WORK REQUEST :: Please filter the lines below and copy out each one that contains the word "McAndrews". Case counts.

Collected data ::
= Beginning of Section =
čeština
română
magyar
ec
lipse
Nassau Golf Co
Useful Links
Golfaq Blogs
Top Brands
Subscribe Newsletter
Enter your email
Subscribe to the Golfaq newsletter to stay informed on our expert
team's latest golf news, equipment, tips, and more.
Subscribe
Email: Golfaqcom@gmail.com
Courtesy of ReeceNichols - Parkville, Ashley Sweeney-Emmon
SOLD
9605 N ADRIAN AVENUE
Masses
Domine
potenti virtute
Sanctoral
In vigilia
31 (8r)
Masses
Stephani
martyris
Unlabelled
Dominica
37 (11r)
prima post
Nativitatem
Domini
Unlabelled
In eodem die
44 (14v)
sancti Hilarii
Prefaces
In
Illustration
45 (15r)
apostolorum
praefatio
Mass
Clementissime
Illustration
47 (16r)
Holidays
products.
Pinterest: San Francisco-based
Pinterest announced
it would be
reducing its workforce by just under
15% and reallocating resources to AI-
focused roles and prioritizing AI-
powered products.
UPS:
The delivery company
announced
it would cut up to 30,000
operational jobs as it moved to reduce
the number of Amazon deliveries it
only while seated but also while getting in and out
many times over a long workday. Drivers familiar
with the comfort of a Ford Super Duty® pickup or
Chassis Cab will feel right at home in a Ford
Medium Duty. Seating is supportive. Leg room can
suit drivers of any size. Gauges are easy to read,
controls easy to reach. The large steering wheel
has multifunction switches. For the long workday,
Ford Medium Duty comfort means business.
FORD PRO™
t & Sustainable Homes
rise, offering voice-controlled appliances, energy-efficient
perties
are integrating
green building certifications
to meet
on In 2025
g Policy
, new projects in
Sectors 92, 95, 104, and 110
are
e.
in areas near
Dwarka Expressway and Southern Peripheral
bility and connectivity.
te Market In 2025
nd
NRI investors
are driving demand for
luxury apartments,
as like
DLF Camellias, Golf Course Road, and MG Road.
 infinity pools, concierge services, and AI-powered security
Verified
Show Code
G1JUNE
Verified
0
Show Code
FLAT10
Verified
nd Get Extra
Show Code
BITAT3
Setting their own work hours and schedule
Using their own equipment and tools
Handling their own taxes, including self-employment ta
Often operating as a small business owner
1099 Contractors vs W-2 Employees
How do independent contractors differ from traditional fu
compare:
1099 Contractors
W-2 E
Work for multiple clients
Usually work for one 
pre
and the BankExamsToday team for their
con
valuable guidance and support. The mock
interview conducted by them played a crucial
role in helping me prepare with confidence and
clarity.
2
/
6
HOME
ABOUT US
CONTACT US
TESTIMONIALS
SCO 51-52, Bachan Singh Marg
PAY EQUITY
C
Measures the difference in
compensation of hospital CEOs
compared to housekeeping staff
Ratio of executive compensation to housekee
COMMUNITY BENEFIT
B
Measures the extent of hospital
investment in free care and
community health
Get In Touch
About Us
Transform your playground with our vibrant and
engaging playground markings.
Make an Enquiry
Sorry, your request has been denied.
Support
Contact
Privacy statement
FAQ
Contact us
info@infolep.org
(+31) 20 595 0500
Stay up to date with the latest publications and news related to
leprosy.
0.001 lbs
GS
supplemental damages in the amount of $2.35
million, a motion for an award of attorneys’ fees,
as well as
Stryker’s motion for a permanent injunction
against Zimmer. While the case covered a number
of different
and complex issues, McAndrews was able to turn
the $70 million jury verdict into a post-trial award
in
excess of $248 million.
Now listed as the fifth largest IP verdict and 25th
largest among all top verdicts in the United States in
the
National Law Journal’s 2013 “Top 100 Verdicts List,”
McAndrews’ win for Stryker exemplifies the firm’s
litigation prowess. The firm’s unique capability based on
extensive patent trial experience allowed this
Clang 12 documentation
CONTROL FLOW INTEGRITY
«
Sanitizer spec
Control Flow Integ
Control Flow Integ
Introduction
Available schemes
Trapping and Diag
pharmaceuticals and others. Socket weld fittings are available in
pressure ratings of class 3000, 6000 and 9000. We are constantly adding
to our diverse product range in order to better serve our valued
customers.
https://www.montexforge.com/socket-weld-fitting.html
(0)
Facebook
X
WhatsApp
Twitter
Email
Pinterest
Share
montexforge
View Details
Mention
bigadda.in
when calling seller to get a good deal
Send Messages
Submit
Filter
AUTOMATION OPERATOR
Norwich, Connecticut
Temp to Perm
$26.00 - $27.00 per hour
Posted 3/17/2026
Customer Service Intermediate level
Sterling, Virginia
= End of Section =
EXERCISE ANSWER ::
and complex issues, McAndrews was able to turn
McAndrews’ win for Stryker exemplifies the firm’s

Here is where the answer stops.